La pistola pacificadora, Chris Mitton   
 
    El que a un instrumento de muerte se le denomine 'pacificador' sólo se explica por la amenaza que conlleva. Este nombre es como el viejo epíteto latino “pacifer”, portador de la paz, a imagen y semejanza de “lucifer”, portador de la luz, que los romanos le dieron a Marte, el dios de la guerra. La paz, evidentemente, solo puede estar fundada sobre la amenaza de la guerra, lo mismo que la vida sobre la de la muerte. Claro que en ambos casos ni la paz es paz verdadera ni la vida es vida de verdad, sino todo lo contrario.

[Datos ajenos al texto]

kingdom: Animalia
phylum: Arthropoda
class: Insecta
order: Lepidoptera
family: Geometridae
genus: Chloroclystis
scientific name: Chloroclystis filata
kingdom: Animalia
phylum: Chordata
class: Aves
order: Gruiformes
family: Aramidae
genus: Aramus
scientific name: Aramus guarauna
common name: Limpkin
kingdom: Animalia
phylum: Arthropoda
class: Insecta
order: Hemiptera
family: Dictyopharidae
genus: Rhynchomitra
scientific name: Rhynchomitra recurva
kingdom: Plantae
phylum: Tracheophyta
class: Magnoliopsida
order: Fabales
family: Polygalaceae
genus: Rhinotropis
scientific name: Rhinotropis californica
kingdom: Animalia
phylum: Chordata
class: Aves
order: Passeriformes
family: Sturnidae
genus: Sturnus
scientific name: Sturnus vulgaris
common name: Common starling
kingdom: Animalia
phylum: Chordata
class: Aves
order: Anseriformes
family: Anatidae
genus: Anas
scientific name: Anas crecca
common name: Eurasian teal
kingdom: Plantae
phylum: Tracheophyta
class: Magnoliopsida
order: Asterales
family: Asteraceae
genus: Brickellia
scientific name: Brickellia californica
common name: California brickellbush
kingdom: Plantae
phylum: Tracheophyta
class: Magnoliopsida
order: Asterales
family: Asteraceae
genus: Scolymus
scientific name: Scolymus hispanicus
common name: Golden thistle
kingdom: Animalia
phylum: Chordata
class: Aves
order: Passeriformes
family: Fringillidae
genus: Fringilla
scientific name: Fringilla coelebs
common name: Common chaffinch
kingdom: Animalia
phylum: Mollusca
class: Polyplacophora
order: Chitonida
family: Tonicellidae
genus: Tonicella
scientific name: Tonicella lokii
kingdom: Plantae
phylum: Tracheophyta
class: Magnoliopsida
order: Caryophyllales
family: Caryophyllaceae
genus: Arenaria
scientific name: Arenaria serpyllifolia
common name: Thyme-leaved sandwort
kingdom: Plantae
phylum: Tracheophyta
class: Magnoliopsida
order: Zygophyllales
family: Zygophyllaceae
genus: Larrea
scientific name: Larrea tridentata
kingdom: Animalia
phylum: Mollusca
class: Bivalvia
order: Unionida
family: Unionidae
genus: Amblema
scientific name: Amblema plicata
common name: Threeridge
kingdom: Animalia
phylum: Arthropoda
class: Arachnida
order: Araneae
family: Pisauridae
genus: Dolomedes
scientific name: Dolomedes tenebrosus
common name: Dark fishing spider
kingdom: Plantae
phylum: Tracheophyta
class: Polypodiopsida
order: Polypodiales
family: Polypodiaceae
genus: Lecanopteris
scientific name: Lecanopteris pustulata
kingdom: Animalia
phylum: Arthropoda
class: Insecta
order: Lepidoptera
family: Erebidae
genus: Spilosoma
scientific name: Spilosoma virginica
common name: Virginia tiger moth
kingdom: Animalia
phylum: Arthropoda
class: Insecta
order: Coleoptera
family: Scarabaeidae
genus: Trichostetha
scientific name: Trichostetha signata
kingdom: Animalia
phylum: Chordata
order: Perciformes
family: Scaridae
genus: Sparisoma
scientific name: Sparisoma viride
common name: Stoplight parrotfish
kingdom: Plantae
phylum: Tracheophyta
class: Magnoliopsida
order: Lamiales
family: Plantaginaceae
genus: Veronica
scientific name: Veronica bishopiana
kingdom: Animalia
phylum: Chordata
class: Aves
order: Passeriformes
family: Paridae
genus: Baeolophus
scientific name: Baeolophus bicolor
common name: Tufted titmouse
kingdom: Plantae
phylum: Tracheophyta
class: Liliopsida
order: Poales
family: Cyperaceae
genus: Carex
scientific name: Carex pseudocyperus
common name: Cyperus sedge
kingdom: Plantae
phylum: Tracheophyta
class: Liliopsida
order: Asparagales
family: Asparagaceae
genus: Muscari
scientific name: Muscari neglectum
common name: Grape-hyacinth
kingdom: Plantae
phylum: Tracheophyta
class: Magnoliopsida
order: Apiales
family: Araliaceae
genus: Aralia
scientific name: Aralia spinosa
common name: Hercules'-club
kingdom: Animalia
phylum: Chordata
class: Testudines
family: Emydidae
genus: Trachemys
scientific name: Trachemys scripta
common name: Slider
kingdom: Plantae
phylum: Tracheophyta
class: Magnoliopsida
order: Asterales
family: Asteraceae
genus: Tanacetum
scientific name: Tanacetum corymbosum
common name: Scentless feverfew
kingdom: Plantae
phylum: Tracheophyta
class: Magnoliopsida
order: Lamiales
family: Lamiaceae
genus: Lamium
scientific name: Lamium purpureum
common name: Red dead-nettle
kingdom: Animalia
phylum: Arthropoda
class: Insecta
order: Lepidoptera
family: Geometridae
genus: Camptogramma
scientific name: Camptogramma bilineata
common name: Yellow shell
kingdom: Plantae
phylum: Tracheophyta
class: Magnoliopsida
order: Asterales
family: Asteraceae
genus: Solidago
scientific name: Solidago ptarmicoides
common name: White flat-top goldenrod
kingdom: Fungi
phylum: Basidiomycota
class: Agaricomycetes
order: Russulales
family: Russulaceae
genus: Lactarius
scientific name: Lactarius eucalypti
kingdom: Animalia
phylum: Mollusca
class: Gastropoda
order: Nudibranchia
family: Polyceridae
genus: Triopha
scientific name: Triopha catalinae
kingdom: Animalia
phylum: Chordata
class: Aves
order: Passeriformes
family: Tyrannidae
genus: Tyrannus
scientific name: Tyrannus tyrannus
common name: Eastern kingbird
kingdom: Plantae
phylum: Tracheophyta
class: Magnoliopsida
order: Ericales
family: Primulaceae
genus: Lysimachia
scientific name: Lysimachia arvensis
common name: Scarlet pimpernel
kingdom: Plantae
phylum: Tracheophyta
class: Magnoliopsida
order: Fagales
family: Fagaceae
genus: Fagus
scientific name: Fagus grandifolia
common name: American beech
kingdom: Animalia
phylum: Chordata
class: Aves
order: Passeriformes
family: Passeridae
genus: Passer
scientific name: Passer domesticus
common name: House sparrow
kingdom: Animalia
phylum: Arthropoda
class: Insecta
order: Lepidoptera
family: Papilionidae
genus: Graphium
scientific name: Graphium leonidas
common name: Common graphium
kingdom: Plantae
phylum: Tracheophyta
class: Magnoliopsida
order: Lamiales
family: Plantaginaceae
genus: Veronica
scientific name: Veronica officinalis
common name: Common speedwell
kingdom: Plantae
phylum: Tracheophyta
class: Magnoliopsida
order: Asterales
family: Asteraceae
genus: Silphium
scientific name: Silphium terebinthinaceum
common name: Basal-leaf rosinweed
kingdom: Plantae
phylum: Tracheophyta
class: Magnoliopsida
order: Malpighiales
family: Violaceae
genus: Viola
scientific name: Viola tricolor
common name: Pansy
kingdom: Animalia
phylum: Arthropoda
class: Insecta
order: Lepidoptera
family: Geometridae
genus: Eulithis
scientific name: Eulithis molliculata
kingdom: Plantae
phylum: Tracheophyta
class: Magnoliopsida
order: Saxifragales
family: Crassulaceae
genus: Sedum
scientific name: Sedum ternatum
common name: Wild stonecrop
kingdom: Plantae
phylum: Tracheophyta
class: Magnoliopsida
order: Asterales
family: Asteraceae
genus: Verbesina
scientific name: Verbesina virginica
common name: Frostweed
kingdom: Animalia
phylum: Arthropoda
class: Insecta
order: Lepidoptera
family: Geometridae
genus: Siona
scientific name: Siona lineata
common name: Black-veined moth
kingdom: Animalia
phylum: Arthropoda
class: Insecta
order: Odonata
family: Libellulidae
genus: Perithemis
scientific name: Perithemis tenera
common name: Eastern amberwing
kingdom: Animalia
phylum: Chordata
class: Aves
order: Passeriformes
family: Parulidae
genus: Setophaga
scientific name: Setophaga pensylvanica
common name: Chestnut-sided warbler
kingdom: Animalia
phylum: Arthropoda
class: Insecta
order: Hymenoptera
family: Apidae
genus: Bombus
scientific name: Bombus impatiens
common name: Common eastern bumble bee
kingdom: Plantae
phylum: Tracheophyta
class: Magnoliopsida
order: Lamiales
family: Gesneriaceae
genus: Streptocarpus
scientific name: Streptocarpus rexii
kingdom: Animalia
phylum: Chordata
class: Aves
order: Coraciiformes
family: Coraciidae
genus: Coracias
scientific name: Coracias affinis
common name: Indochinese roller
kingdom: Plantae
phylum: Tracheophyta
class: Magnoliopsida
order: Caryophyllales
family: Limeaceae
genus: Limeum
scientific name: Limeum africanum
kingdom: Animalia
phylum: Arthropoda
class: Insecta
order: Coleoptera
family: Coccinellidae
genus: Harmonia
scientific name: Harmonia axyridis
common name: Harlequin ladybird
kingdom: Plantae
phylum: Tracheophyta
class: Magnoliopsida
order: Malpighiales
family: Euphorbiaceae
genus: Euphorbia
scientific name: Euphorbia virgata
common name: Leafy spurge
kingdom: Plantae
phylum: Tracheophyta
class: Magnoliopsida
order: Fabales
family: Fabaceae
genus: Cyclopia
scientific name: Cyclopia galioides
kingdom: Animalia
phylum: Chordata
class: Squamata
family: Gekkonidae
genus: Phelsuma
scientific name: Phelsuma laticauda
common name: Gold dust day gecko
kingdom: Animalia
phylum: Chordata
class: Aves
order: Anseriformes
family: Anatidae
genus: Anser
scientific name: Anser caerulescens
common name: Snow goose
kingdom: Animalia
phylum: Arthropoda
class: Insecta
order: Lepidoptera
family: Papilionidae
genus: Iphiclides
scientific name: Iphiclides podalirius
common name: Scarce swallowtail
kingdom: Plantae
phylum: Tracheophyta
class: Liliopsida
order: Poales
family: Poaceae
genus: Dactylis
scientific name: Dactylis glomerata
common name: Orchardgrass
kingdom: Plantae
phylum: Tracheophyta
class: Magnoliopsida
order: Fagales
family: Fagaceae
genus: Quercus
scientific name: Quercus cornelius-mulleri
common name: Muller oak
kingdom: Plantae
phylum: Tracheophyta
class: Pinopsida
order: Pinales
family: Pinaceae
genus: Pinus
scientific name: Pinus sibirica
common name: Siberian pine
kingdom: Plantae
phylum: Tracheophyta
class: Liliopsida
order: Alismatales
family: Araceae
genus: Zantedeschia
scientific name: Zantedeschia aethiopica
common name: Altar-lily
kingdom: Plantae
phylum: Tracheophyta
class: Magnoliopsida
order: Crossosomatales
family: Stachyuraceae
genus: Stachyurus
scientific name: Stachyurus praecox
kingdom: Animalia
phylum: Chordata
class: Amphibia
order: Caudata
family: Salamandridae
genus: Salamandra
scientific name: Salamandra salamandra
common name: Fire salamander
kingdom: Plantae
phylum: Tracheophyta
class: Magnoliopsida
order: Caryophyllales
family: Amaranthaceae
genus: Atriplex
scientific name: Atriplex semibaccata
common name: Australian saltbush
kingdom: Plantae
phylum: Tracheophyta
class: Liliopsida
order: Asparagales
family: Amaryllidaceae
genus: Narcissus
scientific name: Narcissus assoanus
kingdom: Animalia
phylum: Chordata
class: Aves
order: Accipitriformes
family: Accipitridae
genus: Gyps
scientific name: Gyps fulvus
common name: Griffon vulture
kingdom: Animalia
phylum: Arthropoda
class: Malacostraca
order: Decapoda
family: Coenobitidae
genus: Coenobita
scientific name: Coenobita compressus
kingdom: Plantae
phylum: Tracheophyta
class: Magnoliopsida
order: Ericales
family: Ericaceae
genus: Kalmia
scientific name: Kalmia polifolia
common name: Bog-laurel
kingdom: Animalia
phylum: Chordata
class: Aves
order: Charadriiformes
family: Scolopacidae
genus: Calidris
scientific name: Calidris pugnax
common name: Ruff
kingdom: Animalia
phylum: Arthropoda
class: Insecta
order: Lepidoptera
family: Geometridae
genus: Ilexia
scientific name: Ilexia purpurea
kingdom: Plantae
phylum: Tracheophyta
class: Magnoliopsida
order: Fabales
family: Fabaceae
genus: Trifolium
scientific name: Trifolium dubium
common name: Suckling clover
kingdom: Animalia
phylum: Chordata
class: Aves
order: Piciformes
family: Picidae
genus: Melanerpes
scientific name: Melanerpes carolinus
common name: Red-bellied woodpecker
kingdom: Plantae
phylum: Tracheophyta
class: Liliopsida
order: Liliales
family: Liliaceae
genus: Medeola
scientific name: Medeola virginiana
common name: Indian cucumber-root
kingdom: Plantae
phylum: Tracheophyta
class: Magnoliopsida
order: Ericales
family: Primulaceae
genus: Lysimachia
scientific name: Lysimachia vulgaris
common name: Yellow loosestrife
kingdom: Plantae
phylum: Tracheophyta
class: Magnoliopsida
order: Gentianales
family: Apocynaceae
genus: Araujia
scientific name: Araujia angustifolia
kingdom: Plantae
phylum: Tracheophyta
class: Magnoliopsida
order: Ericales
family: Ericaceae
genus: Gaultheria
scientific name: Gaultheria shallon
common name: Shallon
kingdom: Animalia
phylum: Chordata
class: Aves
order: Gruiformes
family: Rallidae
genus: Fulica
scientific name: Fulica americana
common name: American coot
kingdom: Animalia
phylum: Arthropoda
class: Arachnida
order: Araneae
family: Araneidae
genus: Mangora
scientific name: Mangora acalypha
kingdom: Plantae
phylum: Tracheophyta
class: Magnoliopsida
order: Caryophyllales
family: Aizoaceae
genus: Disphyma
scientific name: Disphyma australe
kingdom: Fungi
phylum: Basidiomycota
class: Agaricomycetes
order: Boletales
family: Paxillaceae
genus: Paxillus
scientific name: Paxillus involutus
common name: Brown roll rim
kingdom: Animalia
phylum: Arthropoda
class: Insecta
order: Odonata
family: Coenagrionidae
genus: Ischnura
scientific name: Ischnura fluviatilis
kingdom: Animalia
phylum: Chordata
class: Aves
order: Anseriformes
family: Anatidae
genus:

Por eso nos va como nos va. 
 
  Hay, según me cuentan, una serie televisiva norteamericana, estrenada este mismo año, titulada así mismo 'Peacemaker' (El pacificador), cuyo argumento se resume muy sencillamente: Un hombre lucha por la paz a toda costa, sin importar a cuántas personas tenga que eliminar para conseguirla. Quizá debería acabar la última temporada de dicha serie con el suicidio del protagonista y de la serie. 
      
Ulises y Nausícaa, Jean Alfred Marioton (1888)
 
    Cuando Ulises naufraga en la isla de Esqueria, desarmado y desnudo, después de haber perdido tripulación y barco, donde lo encuentran unas muchachas y una de ellas, Nausícaa, la hija del rey Alcínoo, se enamora perdidamente de él, descubre que sus habitantes, los feacios, no saben de arcos ni flechas, porque son un pueblo pacífico que solo se preocupa de los aparejos de sus negras naves. En el ágora se levanta un templo al dios del mar, el terrible y fascinante Posidón, y allí mismo los feacios, que no se cuidan de las armas, se dedican en cambio a sus amarras y velas, a los mástiles y remos de sus naves "con las que cruzan ufanos el mar plateado de espumas". Gracias a ellos y a uno de sus navíos podrá Ulises, después de regalarles a cambio de su hospitalidad el relato de toda su odisea, volver a su reino, a Ítaca, que había dejado atrás hacía veinte años para poder ganar una guerra en la que al final no hay ni vencedores ni vencidos, ni buenos ni malos, sino solo derrotados.